(RECORDS FOR THE EXERCISE Opens)
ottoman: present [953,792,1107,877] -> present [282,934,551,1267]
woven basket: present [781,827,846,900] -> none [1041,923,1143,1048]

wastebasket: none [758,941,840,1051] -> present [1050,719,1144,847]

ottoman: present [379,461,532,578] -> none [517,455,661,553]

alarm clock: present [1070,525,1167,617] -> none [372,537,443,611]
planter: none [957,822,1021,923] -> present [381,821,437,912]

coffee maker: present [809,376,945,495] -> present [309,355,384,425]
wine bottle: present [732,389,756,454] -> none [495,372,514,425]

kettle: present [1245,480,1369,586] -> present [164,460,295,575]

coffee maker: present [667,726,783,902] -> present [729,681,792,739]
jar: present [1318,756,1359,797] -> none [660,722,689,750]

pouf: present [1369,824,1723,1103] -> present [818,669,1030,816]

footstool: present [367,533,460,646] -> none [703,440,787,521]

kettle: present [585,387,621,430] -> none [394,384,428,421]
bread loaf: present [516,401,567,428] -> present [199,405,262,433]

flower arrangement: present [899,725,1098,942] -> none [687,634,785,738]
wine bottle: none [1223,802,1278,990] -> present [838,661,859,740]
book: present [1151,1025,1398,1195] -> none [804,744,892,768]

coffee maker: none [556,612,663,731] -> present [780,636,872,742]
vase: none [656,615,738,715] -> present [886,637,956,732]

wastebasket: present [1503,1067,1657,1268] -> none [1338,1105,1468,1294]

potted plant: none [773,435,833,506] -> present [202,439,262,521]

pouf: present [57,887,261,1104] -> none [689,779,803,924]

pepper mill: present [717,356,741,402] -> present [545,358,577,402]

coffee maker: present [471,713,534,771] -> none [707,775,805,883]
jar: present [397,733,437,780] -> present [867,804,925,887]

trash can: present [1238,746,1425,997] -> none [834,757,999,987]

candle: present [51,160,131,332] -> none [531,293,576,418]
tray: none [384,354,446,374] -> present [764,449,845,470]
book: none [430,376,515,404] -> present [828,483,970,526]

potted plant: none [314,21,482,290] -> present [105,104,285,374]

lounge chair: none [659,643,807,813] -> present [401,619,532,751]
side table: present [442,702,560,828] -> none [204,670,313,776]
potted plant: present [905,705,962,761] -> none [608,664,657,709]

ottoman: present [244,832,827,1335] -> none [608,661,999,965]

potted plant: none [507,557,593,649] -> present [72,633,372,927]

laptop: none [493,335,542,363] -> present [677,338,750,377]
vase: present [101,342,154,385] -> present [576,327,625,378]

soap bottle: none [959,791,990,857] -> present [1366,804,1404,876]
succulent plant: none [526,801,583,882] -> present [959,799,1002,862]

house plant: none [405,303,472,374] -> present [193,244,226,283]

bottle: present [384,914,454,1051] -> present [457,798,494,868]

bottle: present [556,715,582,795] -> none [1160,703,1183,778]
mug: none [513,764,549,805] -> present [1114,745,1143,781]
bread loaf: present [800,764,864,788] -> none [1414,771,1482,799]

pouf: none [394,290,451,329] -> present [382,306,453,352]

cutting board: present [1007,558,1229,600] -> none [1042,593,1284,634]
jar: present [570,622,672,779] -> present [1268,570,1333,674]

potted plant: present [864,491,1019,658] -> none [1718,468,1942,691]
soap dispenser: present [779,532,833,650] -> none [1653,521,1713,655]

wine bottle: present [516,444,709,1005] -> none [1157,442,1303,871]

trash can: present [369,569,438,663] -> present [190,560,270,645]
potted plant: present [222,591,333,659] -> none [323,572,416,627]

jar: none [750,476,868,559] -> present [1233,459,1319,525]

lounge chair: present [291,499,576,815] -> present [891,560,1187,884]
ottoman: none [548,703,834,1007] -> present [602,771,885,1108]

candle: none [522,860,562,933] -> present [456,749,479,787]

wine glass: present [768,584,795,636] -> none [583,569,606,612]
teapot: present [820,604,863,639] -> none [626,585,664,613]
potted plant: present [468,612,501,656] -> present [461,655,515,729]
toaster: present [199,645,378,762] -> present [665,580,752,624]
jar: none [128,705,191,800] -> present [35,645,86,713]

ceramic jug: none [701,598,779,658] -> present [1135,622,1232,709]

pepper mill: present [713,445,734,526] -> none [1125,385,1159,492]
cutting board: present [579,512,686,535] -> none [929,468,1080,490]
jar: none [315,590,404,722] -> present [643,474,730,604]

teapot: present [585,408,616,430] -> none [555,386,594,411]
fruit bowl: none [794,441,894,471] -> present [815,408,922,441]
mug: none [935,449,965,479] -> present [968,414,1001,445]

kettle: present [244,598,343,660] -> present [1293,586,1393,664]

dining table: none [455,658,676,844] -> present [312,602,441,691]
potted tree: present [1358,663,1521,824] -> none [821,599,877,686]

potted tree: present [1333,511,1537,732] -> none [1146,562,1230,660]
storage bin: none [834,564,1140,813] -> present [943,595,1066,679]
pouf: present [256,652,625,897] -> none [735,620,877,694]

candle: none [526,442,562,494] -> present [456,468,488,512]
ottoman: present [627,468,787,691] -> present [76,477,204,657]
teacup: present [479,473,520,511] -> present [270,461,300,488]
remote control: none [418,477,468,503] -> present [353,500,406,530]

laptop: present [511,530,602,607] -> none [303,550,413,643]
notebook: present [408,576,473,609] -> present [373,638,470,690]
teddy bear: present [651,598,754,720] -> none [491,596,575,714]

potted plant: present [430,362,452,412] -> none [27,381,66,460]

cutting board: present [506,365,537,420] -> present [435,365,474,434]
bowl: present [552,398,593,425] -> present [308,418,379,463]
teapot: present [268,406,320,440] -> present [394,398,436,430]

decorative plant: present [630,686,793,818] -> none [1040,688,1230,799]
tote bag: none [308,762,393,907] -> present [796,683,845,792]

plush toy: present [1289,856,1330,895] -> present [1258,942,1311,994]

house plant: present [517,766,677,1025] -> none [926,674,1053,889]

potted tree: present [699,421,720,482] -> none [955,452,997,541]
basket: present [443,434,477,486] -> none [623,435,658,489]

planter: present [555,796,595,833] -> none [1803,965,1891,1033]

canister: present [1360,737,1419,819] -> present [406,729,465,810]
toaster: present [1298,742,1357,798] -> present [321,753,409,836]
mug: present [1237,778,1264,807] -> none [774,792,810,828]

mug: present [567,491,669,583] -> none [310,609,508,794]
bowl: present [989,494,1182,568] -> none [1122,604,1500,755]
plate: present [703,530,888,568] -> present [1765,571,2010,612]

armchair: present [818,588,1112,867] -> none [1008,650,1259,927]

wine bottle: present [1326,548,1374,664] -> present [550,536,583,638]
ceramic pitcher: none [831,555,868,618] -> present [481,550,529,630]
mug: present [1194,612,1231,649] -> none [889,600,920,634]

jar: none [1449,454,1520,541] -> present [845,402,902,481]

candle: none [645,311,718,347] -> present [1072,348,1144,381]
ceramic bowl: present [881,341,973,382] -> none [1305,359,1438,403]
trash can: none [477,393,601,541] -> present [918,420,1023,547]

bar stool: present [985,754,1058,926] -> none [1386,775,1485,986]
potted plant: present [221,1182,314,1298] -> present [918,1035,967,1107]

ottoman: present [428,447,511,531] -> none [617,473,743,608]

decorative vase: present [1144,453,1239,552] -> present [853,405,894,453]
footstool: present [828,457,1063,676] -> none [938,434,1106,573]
(RECORDS FOR THE EXERCISE Closes)
- TASK OBJECTIVE -
Repeat the whole listing verbatim.

- ANSWER TO THIS PROBLEM -
ottoman: present [953,792,1107,877] -> present [282,934,551,1267]
woven basket: present [781,827,846,900] -> none [1041,923,1143,1048]

wastebasket: none [758,941,840,1051] -> present [1050,719,1144,847]

ottoman: present [379,461,532,578] -> none [517,455,661,553]

alarm clock: present [1070,525,1167,617] -> none [372,537,443,611]
planter: none [957,822,1021,923] -> present [381,821,437,912]

coffee maker: present [809,376,945,495] -> present [309,355,384,425]
wine bottle: present [732,389,756,454] -> none [495,372,514,425]

kettle: present [1245,480,1369,586] -> present [164,460,295,575]

coffee maker: present [667,726,783,902] -> present [729,681,792,739]
jar: present [1318,756,1359,797] -> none [660,722,689,750]

pouf: present [1369,824,1723,1103] -> present [818,669,1030,816]

footstool: present [367,533,460,646] -> none [703,440,787,521]

kettle: present [585,387,621,430] -> none [394,384,428,421]
bread loaf: present [516,401,567,428] -> present [199,405,262,433]

flower arrangement: present [899,725,1098,942] -> none [687,634,785,738]
wine bottle: none [1223,802,1278,990] -> present [838,661,859,740]
book: present [1151,1025,1398,1195] -> none [804,744,892,768]

coffee maker: none [556,612,663,731] -> present [780,636,872,742]
vase: none [656,615,738,715] -> present [886,637,956,732]

wastebasket: present [1503,1067,1657,1268] -> none [1338,1105,1468,1294]

potted plant: none [773,435,833,506] -> present [202,439,262,521]

pouf: present [57,887,261,1104] -> none [689,779,803,924]

pepper mill: present [717,356,741,402] -> present [545,358,577,402]

coffee maker: present [471,713,534,771] -> none [707,775,805,883]
jar: present [397,733,437,780] -> present [867,804,925,887]

trash can: present [1238,746,1425,997] -> none [834,757,999,987]

candle: present [51,160,131,332] -> none [531,293,576,418]
tray: none [384,354,446,374] -> present [764,449,845,470]
book: none [430,376,515,404] -> present [828,483,970,526]

potted plant: none [314,21,482,290] -> present [105,104,285,374]

lounge chair: none [659,643,807,813] -> present [401,619,532,751]
side table: present [442,702,560,828] -> none [204,670,313,776]
potted plant: present [905,705,962,761] -> none [608,664,657,709]

ottoman: present [244,832,827,1335] -> none [608,661,999,965]

potted plant: none [507,557,593,649] -> present [72,633,372,927]

laptop: none [493,335,542,363] -> present [677,338,750,377]
vase: present [101,342,154,385] -> present [576,327,625,378]

soap bottle: none [959,791,990,857] -> present [1366,804,1404,876]
succulent plant: none [526,801,583,882] -> present [959,799,1002,862]

house plant: none [405,303,472,374] -> present [193,244,226,283]

bottle: present [384,914,454,1051] -> present [457,798,494,868]

bottle: present [556,715,582,795] -> none [1160,703,1183,778]
mug: none [513,764,549,805] -> present [1114,745,1143,781]
bread loaf: present [800,764,864,788] -> none [1414,771,1482,799]

pouf: none [394,290,451,329] -> present [382,306,453,352]

cutting board: present [1007,558,1229,600] -> none [1042,593,1284,634]
jar: present [570,622,672,779] -> present [1268,570,1333,674]

potted plant: present [864,491,1019,658] -> none [1718,468,1942,691]
soap dispenser: present [779,532,833,650] -> none [1653,521,1713,655]

wine bottle: present [516,444,709,1005] -> none [1157,442,1303,871]

trash can: present [369,569,438,663] -> present [190,560,270,645]
potted plant: present [222,591,333,659] -> none [323,572,416,627]

jar: none [750,476,868,559] -> present [1233,459,1319,525]

lounge chair: present [291,499,576,815] -> present [891,560,1187,884]
ottoman: none [548,703,834,1007] -> present [602,771,885,1108]

candle: none [522,860,562,933] -> present [456,749,479,787]

wine glass: present [768,584,795,636] -> none [583,569,606,612]
teapot: present [820,604,863,639] -> none [626,585,664,613]
potted plant: present [468,612,501,656] -> present [461,655,515,729]
toaster: present [199,645,378,762] -> present [665,580,752,624]
jar: none [128,705,191,800] -> present [35,645,86,713]

ceramic jug: none [701,598,779,658] -> present [1135,622,1232,709]

pepper mill: present [713,445,734,526] -> none [1125,385,1159,492]
cutting board: present [579,512,686,535] -> none [929,468,1080,490]
jar: none [315,590,404,722] -> present [643,474,730,604]

teapot: present [585,408,616,430] -> none [555,386,594,411]
fruit bowl: none [794,441,894,471] -> present [815,408,922,441]
mug: none [935,449,965,479] -> present [968,414,1001,445]

kettle: present [244,598,343,660] -> present [1293,586,1393,664]

dining table: none [455,658,676,844] -> present [312,602,441,691]
potted tree: present [1358,663,1521,824] -> none [821,599,877,686]

potted tree: present [1333,511,1537,732] -> none [1146,562,1230,660]
storage bin: none [834,564,1140,813] -> present [943,595,1066,679]
pouf: present [256,652,625,897] -> none [735,620,877,694]

candle: none [526,442,562,494] -> present [456,468,488,512]
ottoman: present [627,468,787,691] -> present [76,477,204,657]
teacup: present [479,473,520,511] -> present [270,461,300,488]
remote control: none [418,477,468,503] -> present [353,500,406,530]

laptop: present [511,530,602,607] -> none [303,550,413,643]
notebook: present [408,576,473,609] -> present [373,638,470,690]
teddy bear: present [651,598,754,720] -> none [491,596,575,714]

potted plant: present [430,362,452,412] -> none [27,381,66,460]

cutting board: present [506,365,537,420] -> present [435,365,474,434]
bowl: present [552,398,593,425] -> present [308,418,379,463]
teapot: present [268,406,320,440] -> present [394,398,436,430]

decorative plant: present [630,686,793,818] -> none [1040,688,1230,799]
tote bag: none [308,762,393,907] -> present [796,683,845,792]

plush toy: present [1289,856,1330,895] -> present [1258,942,1311,994]

house plant: present [517,766,677,1025] -> none [926,674,1053,889]

potted tree: present [699,421,720,482] -> none [955,452,997,541]
basket: present [443,434,477,486] -> none [623,435,658,489]

planter: present [555,796,595,833] -> none [1803,965,1891,1033]

canister: present [1360,737,1419,819] -> present [406,729,465,810]
toaster: present [1298,742,1357,798] -> present [321,753,409,836]
mug: present [1237,778,1264,807] -> none [774,792,810,828]

mug: present [567,491,669,583] -> none [310,609,508,794]
bowl: present [989,494,1182,568] -> none [1122,604,1500,755]
plate: present [703,530,888,568] -> present [1765,571,2010,612]

armchair: present [818,588,1112,867] -> none [1008,650,1259,927]

wine bottle: present [1326,548,1374,664] -> present [550,536,583,638]
ceramic pitcher: none [831,555,868,618] -> present [481,550,529,630]
mug: present [1194,612,1231,649] -> none [889,600,920,634]

jar: none [1449,454,1520,541] -> present [845,402,902,481]

candle: none [645,311,718,347] -> present [1072,348,1144,381]
ceramic bowl: present [881,341,973,382] -> none [1305,359,1438,403]
trash can: none [477,393,601,541] -> present [918,420,1023,547]

bar stool: present [985,754,1058,926] -> none [1386,775,1485,986]
potted plant: present [221,1182,314,1298] -> present [918,1035,967,1107]

ottoman: present [428,447,511,531] -> none [617,473,743,608]

decorative vase: present [1144,453,1239,552] -> present [853,405,894,453]
footstool: present [828,457,1063,676] -> none [938,434,1106,573]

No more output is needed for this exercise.